Aber bevor wir ins neue Jahr starten, gönnen auch wir uns einen kleinen Jahresrückblick. Denn es gibt immer noch mehr zu entdecken. Ein Anfang wären beispielsweise diese Posts, die ihr alle total übersehen habt! Das hier sind laut Google Analytics die Artikel mit den wenigsten Aufrufen, unsere unerfolgreichsten Beiträge, die am schlechtesten performenden Postings. Gönnt den Kleinen etwas Liebe.

3D-Skateboard-Spiele sind ein totes Genre. Vielleicht ist das auch einer der Gründe, warum keine Sau auf Florians Vorstellung von Session geklickt hat. Am Dark-Souls-Vergleich kann es jedenfalls nicht gelegen haben. Der geistige Nachfolger von Skate kickflippte sich gerade auf Kickstarter in die Extistenz. Hoffentlich ist das Interesse am fertigen Spiel größer als an diesem Beitrag, sonst müssen wir für immer Tony Hawk's Pro Skater 3 nachtrauern.

Das zweite Video zum Videogame Lookclub haben deutlich weniger Leute gesehen, als die Vorstellung von Rex: Another Island. Dabei ist auch Legacy of the Elder Star ein gutes Spiel, das Aufmerksamkeit verdient. Liegt's an Daniels miserablen Gaming-Skills? So oder so werden 2018 hoffentlich wieder mehr dieser kleinen Let's Plays oder anderen Format-Ideen unserer Brainstorming-Liste auf dem Lost-Levels-YouTube-Kanal landen. Abonniert ihn also vorsichtshalber schonmal, sonst verpasst ihr noch was!
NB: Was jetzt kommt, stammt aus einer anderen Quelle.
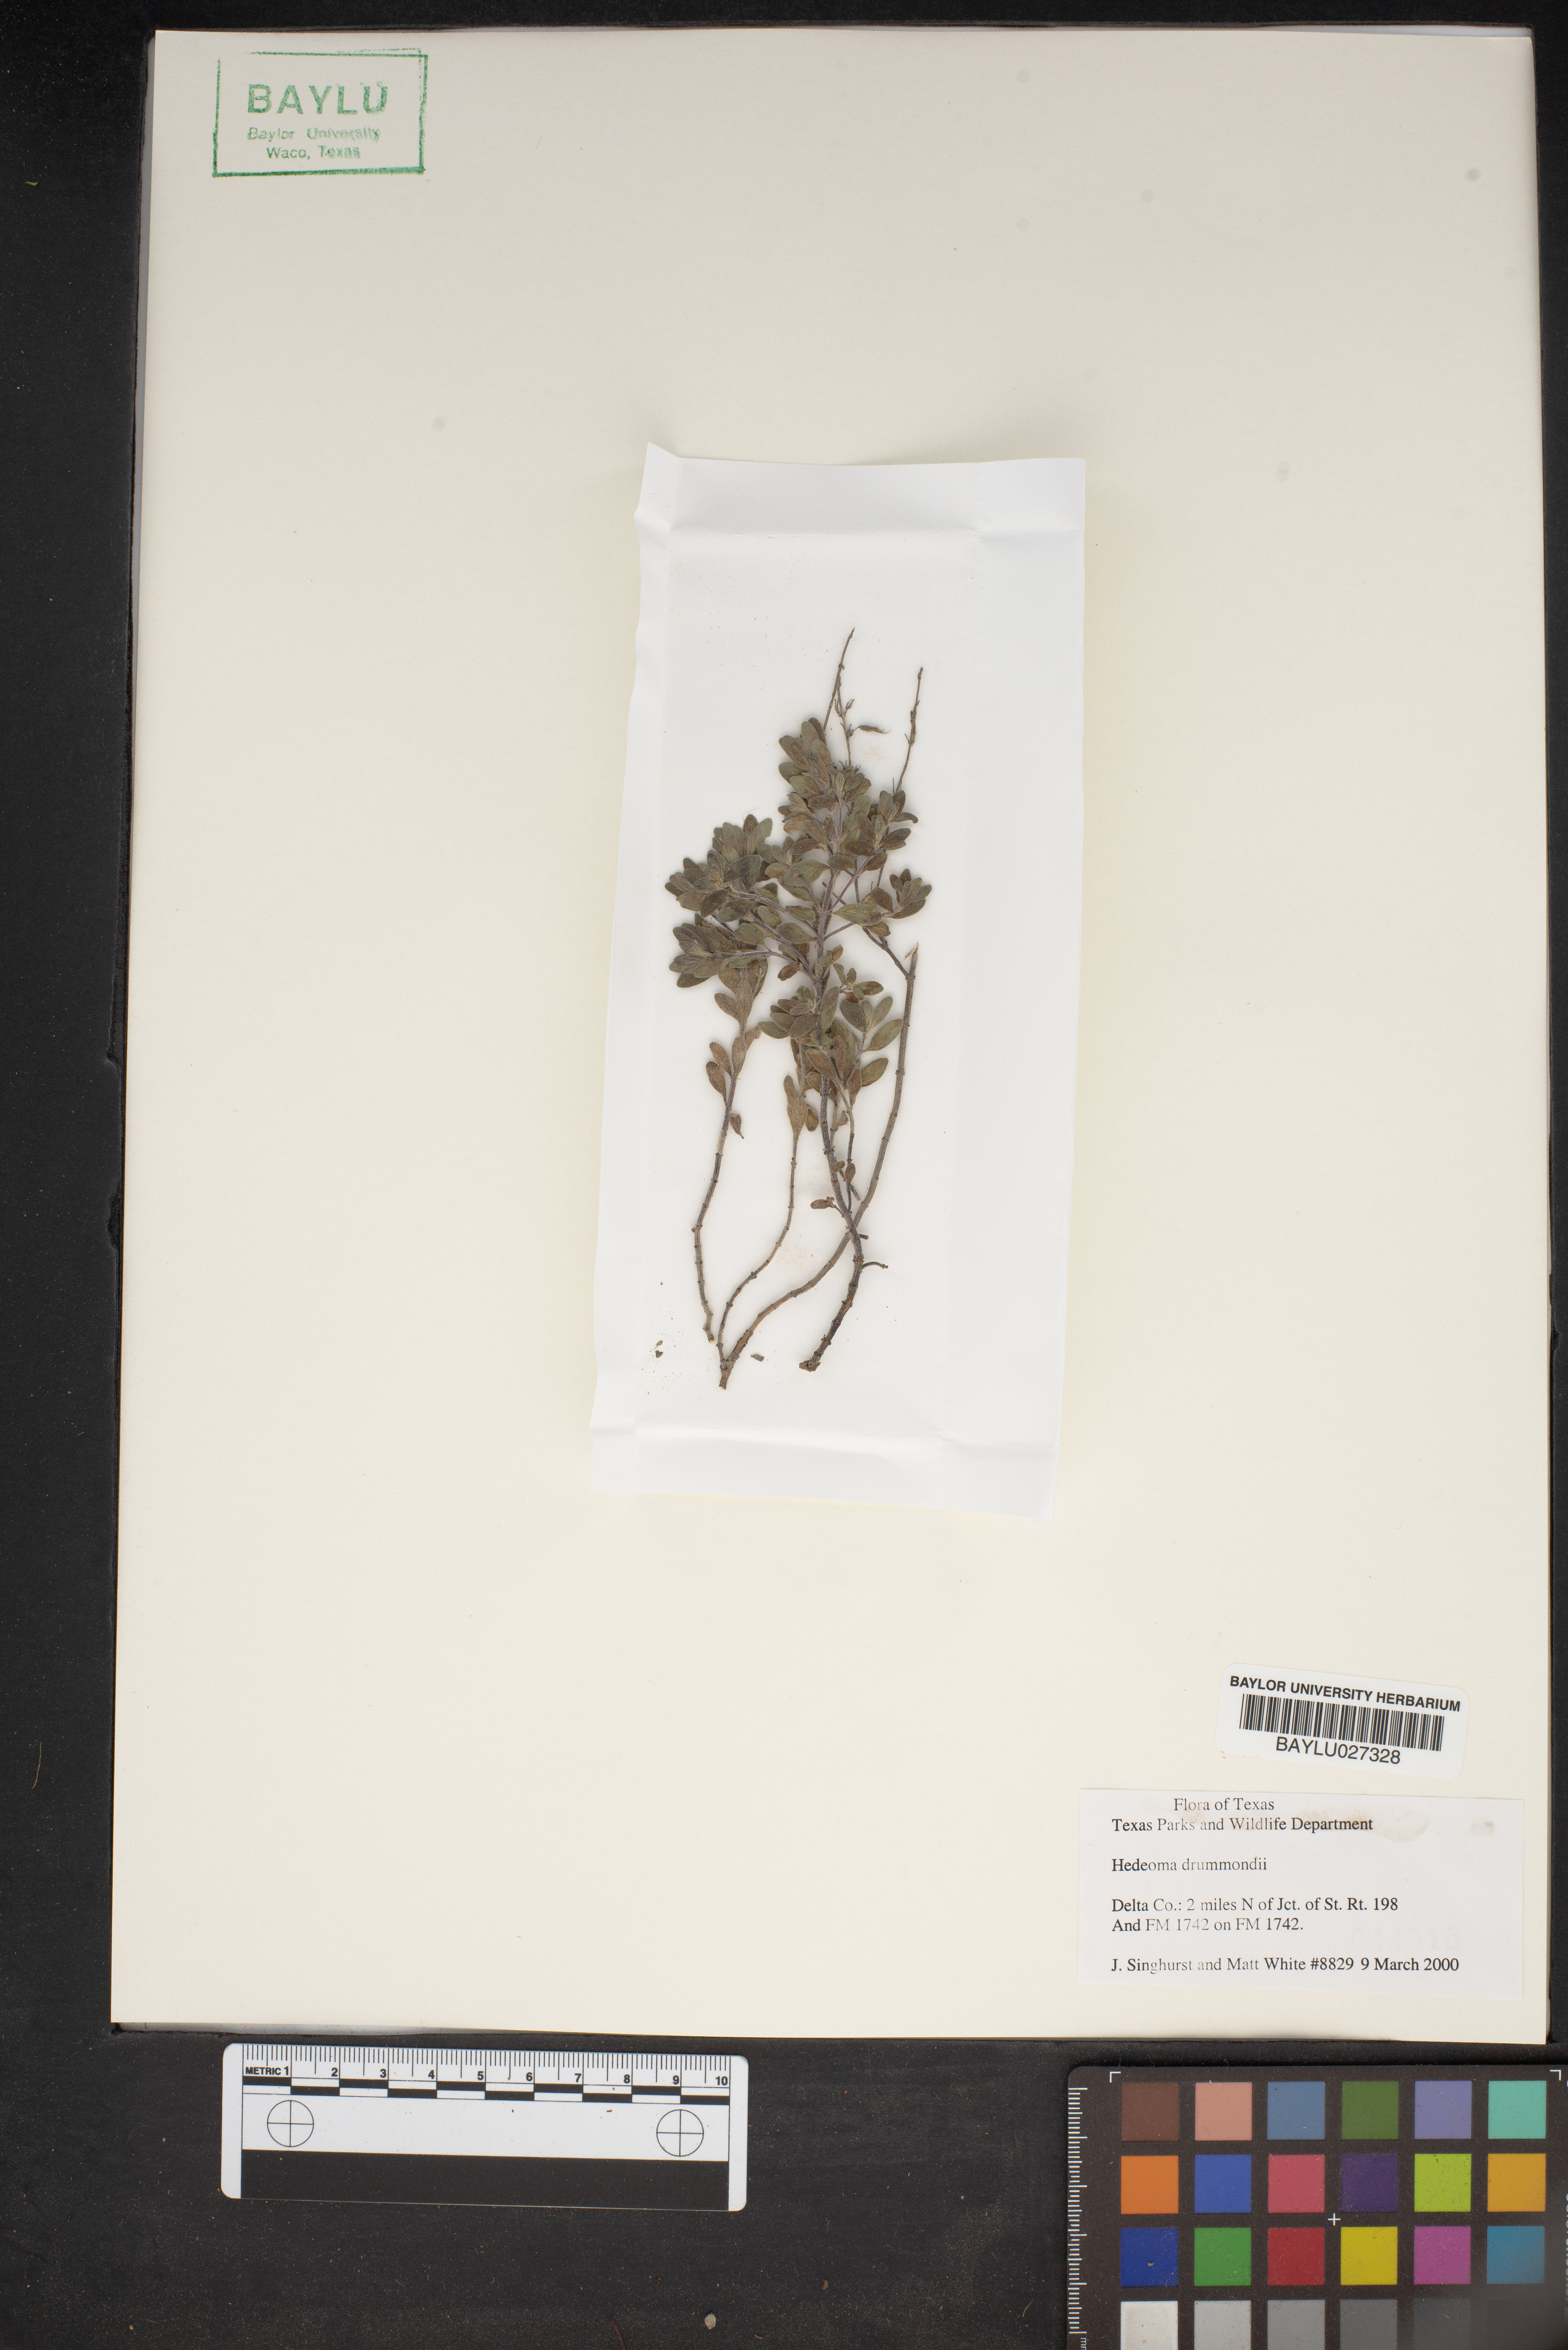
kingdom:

Wunderdoktor wäre komplett an Lost Levels vorbeigegangen, hätte Daniel nicht eine Email mit dem Steam-Key in seinem Posteingang gefunden. Irgendeines der Wörter in der Überschrift hat bei den Leserinnen und Lesern aber wohl die Abwehrreaktion ihres inneren Spamfilters ausgelöst. War es "eklig"? Oder "Pest"? Oder vielleicht "Geschichlichkeitsspiel"? Ugh... Geschicklichkeitsspiele.

Mit Keygeon stellte Christina wohl eines der cleversten Spiele vor, das je die Startseite von lostlevels.de schmückte. Da der Beitrag kaum angeklickt wurde, müsst ihr euch jetzt aber wohl unterstellen lassen, dass das Spiel zu clever für euch war! Quatsch, denn der Leveleditor des Game-Jam-Games ist mit einer handelsüblichen Tastatur so unfassbar leicht und intuitiv zu bedienen, dass wirklich jede_r damit im Handumdrehen ein kleines Spiel bauen kann. Also, probiert's unbedingt mal aus!

Warten ist das Allerschlimmste. Sei es an der Supermarktkasse, in der Postfiliale oder beim Arzt. Da braucht man wirklich nicht auch noch ein Handyspiel, das einen zum Warten zwingt. Vielleicht war das der Grund, dass Daniels Lob auf die Wartezeit in Really Bad Chess eher abschreckend wirkte, als Leuten die Wartezeit mit einer kurzweiligen Mobilegame-Empfehlung zu versüßen.

Zugegeben, leichte Kost ist ein Spiel, das anhand von Immanuel Kants Erkenntnistheorie Beziehungsprobleme auseinanderanalysiert, bestimmt nicht. Thing-in-Itself bringt das Konzept vom "Ding in sich" als Spiel natürlich trotzdem unendlich mal zugänglicher und unterhaltsamer rüber, als ein Philosophie-Grundkurs. Wenn ihr wissen wollt, woran es bei Molly und Teddy hapert, wagt einfach einen Blick in ihr Unterbewusstsein.


Dies ist ein Begleitthema zum ursprünglichen Beitrag unter https://lostlevels.de/blog/die-unbeliebtesten-artikel-des-jahres-2017

(Daniel) #2

(Daniel) #3

Spielkritik hat das auch gemacht (und ich finde das sind eigentlich die einzigen Jahresrückblicke die kleine Blogs brauchen!)

Tatsächlich sind da mit der Shenmue-Fotostrecke und dem 1080°-Snowboarding-Artikel einige der Beiträge dabei, an die ich mich am besten erinnerte.